True, elephants, by nature, are not complainers. But a bad tusk can lead to all sorts of complications, none of them good.
So when keepers at the San Diego Zoo Safari Park noticed that 2-year-old Emanti had a broken tusk, inspection was called for. Several weeks ago, the equivalent of a root canal was performed on Emanti, no easy job on a mammal weighing 1,700 pounds and requiring a large amount of anesthesia.
Follow-up showed that the infection had not been altogether quelled. So a decision was made to remove the tusk entirely — a first for a Safari Park elephant although Dr. James Oosterhuis, the park’s principal veterinarian, had experience with other tusk removals.
“We did a walrus in Germany,” Oosterhuis said.

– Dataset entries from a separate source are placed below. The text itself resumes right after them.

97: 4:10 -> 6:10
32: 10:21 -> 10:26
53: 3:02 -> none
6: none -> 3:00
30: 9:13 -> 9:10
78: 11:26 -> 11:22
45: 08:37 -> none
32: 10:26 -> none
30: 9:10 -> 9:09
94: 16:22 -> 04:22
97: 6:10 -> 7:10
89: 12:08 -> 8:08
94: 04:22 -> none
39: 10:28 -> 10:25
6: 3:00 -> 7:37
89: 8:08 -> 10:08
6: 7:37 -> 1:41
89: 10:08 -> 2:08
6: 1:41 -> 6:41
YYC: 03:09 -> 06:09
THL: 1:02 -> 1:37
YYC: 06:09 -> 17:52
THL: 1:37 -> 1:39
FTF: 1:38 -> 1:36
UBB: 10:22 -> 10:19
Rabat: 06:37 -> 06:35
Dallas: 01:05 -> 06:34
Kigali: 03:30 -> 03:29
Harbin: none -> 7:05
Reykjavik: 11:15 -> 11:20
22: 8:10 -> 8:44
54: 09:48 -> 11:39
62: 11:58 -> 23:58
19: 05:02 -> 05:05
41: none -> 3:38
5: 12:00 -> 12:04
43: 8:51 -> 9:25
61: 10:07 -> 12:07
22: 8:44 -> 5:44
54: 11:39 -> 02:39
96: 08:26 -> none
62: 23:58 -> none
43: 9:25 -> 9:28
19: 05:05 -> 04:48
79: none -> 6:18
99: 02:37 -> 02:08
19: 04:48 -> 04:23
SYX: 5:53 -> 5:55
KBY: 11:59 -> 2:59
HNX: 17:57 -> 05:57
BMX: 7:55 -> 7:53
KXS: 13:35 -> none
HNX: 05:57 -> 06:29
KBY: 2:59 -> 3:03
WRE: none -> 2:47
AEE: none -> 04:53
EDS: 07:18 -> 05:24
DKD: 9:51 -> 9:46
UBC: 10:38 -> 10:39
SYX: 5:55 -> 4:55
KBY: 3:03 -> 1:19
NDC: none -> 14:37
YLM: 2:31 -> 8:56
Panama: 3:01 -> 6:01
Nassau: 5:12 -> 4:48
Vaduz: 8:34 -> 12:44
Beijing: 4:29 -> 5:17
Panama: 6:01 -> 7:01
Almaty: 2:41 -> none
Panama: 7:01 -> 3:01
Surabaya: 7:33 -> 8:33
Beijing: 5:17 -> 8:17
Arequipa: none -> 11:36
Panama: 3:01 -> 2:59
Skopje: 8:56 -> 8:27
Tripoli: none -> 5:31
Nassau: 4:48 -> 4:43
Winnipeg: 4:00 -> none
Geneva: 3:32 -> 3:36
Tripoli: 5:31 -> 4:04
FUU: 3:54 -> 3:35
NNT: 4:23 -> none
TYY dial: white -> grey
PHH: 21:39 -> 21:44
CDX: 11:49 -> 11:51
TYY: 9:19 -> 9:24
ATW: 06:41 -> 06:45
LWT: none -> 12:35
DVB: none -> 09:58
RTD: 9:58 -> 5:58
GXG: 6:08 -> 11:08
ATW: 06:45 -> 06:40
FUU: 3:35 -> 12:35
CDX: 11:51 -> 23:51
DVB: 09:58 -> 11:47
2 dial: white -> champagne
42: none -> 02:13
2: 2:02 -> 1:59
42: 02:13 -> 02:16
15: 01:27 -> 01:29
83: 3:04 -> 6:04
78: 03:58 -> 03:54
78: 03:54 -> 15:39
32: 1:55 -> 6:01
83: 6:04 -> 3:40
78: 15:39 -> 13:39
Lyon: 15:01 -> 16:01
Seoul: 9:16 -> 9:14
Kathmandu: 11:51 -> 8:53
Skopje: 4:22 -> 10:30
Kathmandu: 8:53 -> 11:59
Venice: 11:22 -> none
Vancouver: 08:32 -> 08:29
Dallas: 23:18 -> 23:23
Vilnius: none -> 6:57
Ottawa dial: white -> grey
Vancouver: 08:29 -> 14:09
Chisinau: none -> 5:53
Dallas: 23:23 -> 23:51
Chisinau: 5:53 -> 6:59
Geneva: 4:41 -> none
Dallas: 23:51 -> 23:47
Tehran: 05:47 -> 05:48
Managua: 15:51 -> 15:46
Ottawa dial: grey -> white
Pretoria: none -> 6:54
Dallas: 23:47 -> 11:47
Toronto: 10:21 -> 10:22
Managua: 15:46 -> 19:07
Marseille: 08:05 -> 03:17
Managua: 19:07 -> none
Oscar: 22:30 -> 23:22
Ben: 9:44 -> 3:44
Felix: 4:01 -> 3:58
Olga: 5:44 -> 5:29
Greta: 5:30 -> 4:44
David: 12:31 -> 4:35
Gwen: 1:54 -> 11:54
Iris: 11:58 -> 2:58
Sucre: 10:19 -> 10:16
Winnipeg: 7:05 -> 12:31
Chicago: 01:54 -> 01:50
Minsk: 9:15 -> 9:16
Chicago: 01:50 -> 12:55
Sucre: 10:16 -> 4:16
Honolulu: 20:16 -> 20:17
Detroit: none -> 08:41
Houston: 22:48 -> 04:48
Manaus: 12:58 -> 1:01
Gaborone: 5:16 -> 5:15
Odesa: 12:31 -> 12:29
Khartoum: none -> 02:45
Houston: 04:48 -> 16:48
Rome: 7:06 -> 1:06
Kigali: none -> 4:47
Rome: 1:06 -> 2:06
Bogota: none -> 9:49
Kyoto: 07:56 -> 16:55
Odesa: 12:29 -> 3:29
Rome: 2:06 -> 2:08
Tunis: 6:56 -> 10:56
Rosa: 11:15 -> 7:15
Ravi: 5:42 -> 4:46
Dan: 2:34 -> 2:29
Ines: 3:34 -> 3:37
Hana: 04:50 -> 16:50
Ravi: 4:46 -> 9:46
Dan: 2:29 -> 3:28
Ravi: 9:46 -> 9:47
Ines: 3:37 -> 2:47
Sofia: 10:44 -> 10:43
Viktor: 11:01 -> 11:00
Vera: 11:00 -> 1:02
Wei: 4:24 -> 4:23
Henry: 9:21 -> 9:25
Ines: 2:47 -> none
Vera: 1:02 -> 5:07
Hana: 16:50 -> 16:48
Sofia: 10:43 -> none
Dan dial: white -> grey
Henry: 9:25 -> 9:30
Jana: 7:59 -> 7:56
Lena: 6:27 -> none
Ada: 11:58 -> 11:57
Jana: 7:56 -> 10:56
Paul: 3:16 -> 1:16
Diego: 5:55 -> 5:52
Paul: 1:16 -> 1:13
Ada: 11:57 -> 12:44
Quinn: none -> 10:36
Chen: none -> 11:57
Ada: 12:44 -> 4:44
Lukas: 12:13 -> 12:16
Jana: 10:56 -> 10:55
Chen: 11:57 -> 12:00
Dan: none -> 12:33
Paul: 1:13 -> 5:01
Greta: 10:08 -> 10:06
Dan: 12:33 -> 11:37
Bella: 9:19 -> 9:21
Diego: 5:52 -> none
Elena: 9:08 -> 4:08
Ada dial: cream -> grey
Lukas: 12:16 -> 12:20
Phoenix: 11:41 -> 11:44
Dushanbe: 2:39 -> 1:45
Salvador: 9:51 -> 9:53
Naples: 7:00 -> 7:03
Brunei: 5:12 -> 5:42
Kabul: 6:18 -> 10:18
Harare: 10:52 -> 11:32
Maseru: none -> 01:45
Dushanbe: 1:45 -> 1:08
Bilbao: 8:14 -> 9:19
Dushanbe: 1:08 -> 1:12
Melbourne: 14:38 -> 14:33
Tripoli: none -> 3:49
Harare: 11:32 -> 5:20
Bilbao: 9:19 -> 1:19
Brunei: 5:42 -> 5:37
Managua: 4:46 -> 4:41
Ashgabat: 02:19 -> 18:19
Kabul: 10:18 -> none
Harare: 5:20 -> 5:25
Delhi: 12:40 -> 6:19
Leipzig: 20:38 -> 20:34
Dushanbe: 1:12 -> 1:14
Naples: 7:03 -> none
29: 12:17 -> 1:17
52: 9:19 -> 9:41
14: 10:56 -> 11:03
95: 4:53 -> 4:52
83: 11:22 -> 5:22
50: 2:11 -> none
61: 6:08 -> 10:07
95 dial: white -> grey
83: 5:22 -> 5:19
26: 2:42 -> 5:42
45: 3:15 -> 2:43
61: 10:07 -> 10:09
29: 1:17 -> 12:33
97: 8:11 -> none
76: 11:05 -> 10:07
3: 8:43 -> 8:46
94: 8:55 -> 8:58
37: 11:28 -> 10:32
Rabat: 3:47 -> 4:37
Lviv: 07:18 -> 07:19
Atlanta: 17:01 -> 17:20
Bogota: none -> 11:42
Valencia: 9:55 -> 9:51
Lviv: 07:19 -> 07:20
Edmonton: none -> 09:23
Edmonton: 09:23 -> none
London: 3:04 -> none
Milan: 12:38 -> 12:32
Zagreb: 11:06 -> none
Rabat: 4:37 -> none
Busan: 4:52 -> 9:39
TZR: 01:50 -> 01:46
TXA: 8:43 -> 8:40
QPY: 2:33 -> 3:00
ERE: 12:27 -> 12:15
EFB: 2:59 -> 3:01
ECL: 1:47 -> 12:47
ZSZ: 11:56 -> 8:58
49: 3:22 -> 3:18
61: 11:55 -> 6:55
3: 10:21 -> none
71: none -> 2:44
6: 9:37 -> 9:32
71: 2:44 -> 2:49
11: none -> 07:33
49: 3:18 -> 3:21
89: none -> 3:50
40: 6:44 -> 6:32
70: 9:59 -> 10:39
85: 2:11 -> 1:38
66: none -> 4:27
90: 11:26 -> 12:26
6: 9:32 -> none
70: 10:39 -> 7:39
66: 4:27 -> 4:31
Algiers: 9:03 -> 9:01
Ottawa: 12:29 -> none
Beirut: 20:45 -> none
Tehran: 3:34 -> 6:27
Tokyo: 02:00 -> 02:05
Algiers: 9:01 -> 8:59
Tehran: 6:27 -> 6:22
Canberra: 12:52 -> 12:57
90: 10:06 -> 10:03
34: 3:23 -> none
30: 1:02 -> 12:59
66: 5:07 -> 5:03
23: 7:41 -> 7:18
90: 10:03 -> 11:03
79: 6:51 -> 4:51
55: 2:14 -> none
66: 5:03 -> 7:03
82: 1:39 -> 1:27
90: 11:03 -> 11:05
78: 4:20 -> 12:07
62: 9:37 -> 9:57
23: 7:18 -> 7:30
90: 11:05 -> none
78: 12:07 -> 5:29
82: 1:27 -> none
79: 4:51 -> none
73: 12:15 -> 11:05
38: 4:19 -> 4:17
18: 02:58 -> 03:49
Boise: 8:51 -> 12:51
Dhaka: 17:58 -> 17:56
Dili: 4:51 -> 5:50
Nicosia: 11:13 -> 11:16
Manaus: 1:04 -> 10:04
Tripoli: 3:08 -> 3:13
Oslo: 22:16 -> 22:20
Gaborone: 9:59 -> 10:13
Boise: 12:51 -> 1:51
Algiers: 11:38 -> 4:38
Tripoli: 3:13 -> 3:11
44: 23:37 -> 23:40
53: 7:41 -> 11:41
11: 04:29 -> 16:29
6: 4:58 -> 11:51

Special instruments were designed that could cut the ligaments that hold Emanti’s tusk in place. Dr. David Fagan, a veterinary dental specialist whose patients range from aardvarks to zebras, was summoned.
In a 90-minute operation Thursday, Oosterhuis and Fagan, backed by two dozen keepers and others, removed the 17-inch tusk from the sedated animal, without having to break it into pieces. The gap will close over naturally, shutting off a pathway for debris, officials said.